> Task to carry out
Tally the lines below containing "with" and report only the total.

> Source information
^^^^

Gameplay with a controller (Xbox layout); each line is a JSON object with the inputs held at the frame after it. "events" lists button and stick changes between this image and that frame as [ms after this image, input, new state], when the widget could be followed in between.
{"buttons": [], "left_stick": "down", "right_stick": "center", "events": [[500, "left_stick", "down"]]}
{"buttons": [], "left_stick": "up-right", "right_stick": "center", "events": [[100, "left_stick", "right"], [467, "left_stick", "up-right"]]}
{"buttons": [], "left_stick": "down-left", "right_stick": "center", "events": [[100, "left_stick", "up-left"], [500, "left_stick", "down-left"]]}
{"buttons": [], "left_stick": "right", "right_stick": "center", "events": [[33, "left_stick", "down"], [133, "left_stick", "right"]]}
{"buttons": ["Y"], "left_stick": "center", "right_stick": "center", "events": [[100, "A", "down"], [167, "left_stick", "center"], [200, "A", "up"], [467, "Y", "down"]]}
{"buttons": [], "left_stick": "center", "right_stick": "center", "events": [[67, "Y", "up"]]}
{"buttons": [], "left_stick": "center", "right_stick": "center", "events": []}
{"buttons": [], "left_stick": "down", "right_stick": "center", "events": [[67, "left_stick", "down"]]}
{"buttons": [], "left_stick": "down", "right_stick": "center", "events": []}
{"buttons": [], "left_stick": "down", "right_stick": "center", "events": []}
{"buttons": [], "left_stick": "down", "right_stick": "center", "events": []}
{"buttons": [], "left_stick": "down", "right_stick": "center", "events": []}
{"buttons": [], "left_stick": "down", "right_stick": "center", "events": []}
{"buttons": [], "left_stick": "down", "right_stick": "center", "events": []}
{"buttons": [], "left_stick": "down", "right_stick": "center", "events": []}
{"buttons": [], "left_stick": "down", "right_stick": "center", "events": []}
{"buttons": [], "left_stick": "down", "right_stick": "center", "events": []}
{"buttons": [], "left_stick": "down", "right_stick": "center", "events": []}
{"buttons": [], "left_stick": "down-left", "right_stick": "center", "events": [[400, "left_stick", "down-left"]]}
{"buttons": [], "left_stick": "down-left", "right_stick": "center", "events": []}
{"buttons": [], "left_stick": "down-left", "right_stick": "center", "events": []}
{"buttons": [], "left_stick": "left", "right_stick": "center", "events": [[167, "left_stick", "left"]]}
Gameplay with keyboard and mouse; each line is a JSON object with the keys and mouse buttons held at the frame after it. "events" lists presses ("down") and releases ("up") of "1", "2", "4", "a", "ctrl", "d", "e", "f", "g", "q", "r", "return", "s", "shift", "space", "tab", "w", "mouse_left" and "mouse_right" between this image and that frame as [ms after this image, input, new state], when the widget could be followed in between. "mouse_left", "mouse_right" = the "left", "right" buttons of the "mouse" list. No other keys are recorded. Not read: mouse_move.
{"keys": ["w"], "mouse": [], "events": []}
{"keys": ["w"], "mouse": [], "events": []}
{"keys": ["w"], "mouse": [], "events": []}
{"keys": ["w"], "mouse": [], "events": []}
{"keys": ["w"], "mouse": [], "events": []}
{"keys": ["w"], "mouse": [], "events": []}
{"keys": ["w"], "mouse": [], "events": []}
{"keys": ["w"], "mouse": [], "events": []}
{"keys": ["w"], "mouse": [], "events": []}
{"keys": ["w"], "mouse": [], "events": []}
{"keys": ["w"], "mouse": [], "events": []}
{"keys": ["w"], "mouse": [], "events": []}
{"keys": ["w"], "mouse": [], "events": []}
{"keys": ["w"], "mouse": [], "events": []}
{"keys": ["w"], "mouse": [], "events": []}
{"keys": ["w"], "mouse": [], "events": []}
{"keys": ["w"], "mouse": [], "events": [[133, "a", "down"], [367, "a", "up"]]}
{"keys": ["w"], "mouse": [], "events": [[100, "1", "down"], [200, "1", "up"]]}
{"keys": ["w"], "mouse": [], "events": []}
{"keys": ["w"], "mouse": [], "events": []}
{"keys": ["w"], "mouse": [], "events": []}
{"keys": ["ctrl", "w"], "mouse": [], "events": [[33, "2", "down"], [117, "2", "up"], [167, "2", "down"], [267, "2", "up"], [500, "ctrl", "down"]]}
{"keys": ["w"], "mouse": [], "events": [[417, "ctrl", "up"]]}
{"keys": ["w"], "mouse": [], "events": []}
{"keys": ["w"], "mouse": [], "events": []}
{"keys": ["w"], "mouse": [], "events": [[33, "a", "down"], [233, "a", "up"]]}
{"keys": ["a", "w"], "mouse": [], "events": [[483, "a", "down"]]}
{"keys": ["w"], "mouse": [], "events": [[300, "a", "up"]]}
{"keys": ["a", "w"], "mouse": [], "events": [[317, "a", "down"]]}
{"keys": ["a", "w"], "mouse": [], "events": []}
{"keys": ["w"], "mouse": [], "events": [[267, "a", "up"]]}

^^^^

> Response to the task
2